(Records)

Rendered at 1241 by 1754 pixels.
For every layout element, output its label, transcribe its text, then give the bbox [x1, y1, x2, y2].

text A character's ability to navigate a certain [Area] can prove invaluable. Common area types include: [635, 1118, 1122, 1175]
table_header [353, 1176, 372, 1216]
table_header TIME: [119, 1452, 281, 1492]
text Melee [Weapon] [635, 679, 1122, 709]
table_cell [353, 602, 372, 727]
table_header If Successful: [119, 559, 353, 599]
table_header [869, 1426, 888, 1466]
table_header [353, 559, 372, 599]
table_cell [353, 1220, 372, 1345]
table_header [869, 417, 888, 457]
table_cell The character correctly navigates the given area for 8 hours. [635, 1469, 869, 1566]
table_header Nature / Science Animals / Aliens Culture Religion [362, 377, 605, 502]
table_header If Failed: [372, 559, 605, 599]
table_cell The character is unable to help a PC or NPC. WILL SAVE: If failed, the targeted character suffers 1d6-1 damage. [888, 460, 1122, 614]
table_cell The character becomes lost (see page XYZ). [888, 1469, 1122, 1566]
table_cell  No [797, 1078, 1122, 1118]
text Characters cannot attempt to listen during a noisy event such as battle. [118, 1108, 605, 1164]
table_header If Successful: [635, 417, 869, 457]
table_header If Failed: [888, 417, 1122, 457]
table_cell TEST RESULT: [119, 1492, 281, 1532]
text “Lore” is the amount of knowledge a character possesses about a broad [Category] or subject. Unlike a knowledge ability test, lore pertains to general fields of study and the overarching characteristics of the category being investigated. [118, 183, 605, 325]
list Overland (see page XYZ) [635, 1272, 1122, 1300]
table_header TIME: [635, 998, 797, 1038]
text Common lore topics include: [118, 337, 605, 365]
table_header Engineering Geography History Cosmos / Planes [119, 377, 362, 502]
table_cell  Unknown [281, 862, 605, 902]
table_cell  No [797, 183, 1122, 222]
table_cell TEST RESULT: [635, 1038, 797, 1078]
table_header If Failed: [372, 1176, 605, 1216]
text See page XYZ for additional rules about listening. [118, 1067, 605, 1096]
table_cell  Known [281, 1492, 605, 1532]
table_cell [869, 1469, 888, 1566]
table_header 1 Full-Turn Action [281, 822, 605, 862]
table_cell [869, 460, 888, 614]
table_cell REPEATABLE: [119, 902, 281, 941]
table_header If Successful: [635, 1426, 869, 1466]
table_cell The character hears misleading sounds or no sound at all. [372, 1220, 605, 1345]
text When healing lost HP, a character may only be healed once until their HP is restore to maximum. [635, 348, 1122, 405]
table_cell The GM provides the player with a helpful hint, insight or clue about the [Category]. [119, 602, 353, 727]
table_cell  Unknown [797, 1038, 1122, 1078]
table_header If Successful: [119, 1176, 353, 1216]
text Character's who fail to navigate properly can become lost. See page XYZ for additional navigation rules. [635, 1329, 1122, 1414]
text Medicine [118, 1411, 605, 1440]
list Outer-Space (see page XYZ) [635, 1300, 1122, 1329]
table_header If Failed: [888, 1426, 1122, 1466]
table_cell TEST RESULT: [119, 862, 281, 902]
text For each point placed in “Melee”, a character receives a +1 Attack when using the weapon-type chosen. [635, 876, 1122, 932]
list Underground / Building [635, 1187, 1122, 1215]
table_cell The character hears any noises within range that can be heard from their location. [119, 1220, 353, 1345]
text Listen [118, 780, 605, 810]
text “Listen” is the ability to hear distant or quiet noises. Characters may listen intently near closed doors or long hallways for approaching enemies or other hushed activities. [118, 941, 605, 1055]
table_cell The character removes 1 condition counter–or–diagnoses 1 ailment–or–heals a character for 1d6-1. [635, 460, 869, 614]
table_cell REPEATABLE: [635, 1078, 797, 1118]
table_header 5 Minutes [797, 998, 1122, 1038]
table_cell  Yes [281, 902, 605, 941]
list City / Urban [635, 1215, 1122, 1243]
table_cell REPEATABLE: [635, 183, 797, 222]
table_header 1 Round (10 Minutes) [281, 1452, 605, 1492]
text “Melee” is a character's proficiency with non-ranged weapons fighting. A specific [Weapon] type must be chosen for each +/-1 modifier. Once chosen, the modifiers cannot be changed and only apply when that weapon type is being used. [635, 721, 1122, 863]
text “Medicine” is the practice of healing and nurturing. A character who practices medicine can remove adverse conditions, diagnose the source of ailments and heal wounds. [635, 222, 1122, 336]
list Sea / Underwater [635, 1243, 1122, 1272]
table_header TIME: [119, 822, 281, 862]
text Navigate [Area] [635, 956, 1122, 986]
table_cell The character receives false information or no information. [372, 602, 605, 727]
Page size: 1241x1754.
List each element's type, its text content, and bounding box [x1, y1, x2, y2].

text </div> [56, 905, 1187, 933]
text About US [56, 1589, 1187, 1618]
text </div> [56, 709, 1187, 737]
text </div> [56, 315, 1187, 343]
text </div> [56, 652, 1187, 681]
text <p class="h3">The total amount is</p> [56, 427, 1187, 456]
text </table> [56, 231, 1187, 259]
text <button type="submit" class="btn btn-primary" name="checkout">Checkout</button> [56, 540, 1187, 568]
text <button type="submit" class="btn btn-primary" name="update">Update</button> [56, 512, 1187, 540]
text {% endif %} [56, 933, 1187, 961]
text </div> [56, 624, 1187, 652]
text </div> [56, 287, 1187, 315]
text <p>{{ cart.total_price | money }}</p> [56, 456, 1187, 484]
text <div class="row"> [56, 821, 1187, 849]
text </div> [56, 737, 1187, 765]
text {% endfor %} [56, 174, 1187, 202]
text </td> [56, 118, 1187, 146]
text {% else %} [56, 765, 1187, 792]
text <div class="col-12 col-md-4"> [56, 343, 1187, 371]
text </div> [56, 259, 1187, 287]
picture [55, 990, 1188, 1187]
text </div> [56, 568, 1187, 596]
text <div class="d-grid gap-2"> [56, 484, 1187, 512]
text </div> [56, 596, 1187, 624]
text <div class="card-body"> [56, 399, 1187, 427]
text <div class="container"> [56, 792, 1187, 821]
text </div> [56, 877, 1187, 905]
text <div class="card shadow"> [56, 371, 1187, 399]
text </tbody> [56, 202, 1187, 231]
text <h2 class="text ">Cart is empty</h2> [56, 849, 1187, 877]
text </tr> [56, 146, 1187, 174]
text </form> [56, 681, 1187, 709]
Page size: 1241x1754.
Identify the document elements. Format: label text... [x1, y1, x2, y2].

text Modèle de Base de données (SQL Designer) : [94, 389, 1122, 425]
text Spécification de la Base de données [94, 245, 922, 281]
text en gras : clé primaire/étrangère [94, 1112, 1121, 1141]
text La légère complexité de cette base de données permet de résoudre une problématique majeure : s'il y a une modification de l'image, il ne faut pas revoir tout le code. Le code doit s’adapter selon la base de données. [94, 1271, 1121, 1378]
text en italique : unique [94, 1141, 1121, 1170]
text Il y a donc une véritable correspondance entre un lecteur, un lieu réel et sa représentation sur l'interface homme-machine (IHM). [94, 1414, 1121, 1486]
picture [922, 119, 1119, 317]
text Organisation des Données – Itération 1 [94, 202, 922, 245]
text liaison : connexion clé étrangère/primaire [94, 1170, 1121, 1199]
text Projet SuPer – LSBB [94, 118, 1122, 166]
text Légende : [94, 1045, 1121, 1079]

#### [REQUIRED TASK]
Update the entries by replacing every "TEST RESULT" with "ROLL OUTCOME", leaving everything else unchanged.

#### [SOLUTION TO THIS EXERCISE]
Rendered at 1241 by 1754 pixels.
For every layout element, output its label, transcribe its text, then give the bbox [x1, y1, x2, y2].

text A character's ability to navigate a certain [Area] can prove invaluable. Common area types include: [635, 1118, 1122, 1175]
table_header [353, 1176, 372, 1216]
table_header TIME: [119, 1452, 281, 1492]
text Melee [Weapon] [635, 679, 1122, 709]
table_cell [353, 602, 372, 727]
table_header If Successful: [119, 559, 353, 599]
table_header [869, 1426, 888, 1466]
table_header [353, 559, 372, 599]
table_cell [353, 1220, 372, 1345]
table_header [869, 417, 888, 457]
table_cell The character correctly navigates the given area for 8 hours. [635, 1469, 869, 1566]
table_header Nature / Science Animals / Aliens Culture Religion [362, 377, 605, 502]
table_header If Failed: [372, 559, 605, 599]
table_cell The character is unable to help a PC or NPC. WILL SAVE: If failed, the targeted character suffers 1d6-1 damage. [888, 460, 1122, 614]
table_cell The character becomes lost (see page XYZ). [888, 1469, 1122, 1566]
table_cell  No [797, 1078, 1122, 1118]
text Characters cannot attempt to listen during a noisy event such as battle. [118, 1108, 605, 1164]
table_header If Successful: [635, 417, 869, 457]
table_header If Failed: [888, 417, 1122, 457]
table_cell ROLL OUTCOME: [119, 1492, 281, 1532]
text “Lore” is the amount of knowledge a character possesses about a broad [Category] or subject. Unlike a knowledge ability test, lore pertains to general fields of study and the overarching characteristics of the category being investigated. [118, 183, 605, 325]
list Overland (see page XYZ) [635, 1272, 1122, 1300]
table_header TIME: [635, 998, 797, 1038]
text Common lore topics include: [118, 337, 605, 365]
table_header Engineering Geography History Cosmos / Planes [119, 377, 362, 502]
table_cell  Unknown [281, 862, 605, 902]
table_cell  No [797, 183, 1122, 222]
table_cell ROLL OUTCOME: [635, 1038, 797, 1078]
table_header If Failed: [372, 1176, 605, 1216]
text See page XYZ for additional rules about listening. [118, 1067, 605, 1096]
table_cell  Known [281, 1492, 605, 1532]
table_cell [869, 1469, 888, 1566]
table_header 1 Full-Turn Action [281, 822, 605, 862]
table_cell [869, 460, 888, 614]
table_cell REPEATABLE: [119, 902, 281, 941]
table_header If Successful: [635, 1426, 869, 1466]
table_cell The character hears misleading sounds or no sound at all. [372, 1220, 605, 1345]
text When healing lost HP, a character may only be healed once until their HP is restore to maximum. [635, 348, 1122, 405]
table_cell The GM provides the player with a helpful hint, insight or clue about the [Category]. [119, 602, 353, 727]
table_cell  Unknown [797, 1038, 1122, 1078]
table_header If Successful: [119, 1176, 353, 1216]
text Character's who fail to navigate properly can become lost. See page XYZ for additional navigation rules. [635, 1329, 1122, 1414]
text Medicine [118, 1411, 605, 1440]
list Outer-Space (see page XYZ) [635, 1300, 1122, 1329]
table_header If Failed: [888, 1426, 1122, 1466]
table_cell ROLL OUTCOME: [119, 862, 281, 902]
text For each point placed in “Melee”, a character receives a +1 Attack when using the weapon-type chosen. [635, 876, 1122, 932]
list Underground / Building [635, 1187, 1122, 1215]
table_cell The character hears any noises within range that can be heard from their location. [119, 1220, 353, 1345]
text Listen [118, 780, 605, 810]
text “Listen” is the ability to hear distant or quiet noises. Characters may listen intently near closed doors or long hallways for approaching enemies or other hushed activities. [118, 941, 605, 1055]
table_cell The character removes 1 condition counter–or–diagnoses 1 ailment–or–heals a character for 1d6-1. [635, 460, 869, 614]
table_cell REPEATABLE: [635, 1078, 797, 1118]
table_header 5 Minutes [797, 998, 1122, 1038]
table_cell  Yes [281, 902, 605, 941]
list City / Urban [635, 1215, 1122, 1243]
table_cell REPEATABLE: [635, 183, 797, 222]
table_header 1 Round (10 Minutes) [281, 1452, 605, 1492]
text “Melee” is a character's proficiency with non-ranged weapons fighting. A specific [Weapon] type must be chosen for each +/-1 modifier. Once chosen, the modifiers cannot be changed and only apply when that weapon type is being used. [635, 721, 1122, 863]
text “Medicine” is the practice of healing and nurturing. A character who practices medicine can remove adverse conditions, diagnose the source of ailments and heal wounds. [635, 222, 1122, 336]
list Sea / Underwater [635, 1243, 1122, 1272]
table_header TIME: [119, 822, 281, 862]
text Navigate [Area] [635, 956, 1122, 986]
table_cell The character receives false information or no information. [372, 602, 605, 727]
Page size: 1241x1754.
List each element's type, its text content, and bounding box [x1, y1, x2, y2].

text </div> [56, 905, 1187, 933]
text About US [56, 1589, 1187, 1618]
text </div> [56, 709, 1187, 737]
text </div> [56, 315, 1187, 343]
text </div> [56, 652, 1187, 681]
text <p class="h3">The total amount is</p> [56, 427, 1187, 456]
text </table> [56, 231, 1187, 259]
text <button type="submit" class="btn btn-primary" name="checkout">Checkout</button> [56, 540, 1187, 568]
text <button type="submit" class="btn btn-primary" name="update">Update</button> [56, 512, 1187, 540]
text {% endif %} [56, 933, 1187, 961]
text </div> [56, 624, 1187, 652]
text </div> [56, 287, 1187, 315]
text <p>{{ cart.total_price | money }}</p> [56, 456, 1187, 484]
text <div class="row"> [56, 821, 1187, 849]
text </div> [56, 737, 1187, 765]
text {% endfor %} [56, 174, 1187, 202]
text </td> [56, 118, 1187, 146]
text {% else %} [56, 765, 1187, 792]
text <div class="col-12 col-md-4"> [56, 343, 1187, 371]
text </div> [56, 259, 1187, 287]
picture [55, 990, 1188, 1187]
text </div> [56, 568, 1187, 596]
text <div class="d-grid gap-2"> [56, 484, 1187, 512]
text </div> [56, 596, 1187, 624]
text <div class="card-body"> [56, 399, 1187, 427]
text <div class="container"> [56, 792, 1187, 821]
text </div> [56, 877, 1187, 905]
text <div class="card shadow"> [56, 371, 1187, 399]
text </tbody> [56, 202, 1187, 231]
text <h2 class="text ">Cart is empty</h2> [56, 849, 1187, 877]
text </tr> [56, 146, 1187, 174]
text </form> [56, 681, 1187, 709]
Page size: 1241x1754.
Identify the document elements. Format: label text... [x1, y1, x2, y2].

text Modèle de Base de données (SQL Designer) : [94, 389, 1122, 425]
text Spécification de la Base de données [94, 245, 922, 281]
text en gras : clé primaire/étrangère [94, 1112, 1121, 1141]
text La légère complexité de cette base de données permet de résoudre une problématique majeure : s'il y a une modification de l'image, il ne faut pas revoir tout le code. Le code doit s’adapter selon la base de données. [94, 1271, 1121, 1378]
text en italique : unique [94, 1141, 1121, 1170]
text Il y a donc une véritable correspondance entre un lecteur, un lieu réel et sa représentation sur l'interface homme-machine (IHM). [94, 1414, 1121, 1486]
picture [922, 119, 1119, 317]
text Organisation des Données – Itération 1 [94, 202, 922, 245]
text liaison : connexion clé étrangère/primaire [94, 1170, 1121, 1199]
text Projet SuPer – LSBB [94, 118, 1122, 166]
text Légende : [94, 1045, 1121, 1079]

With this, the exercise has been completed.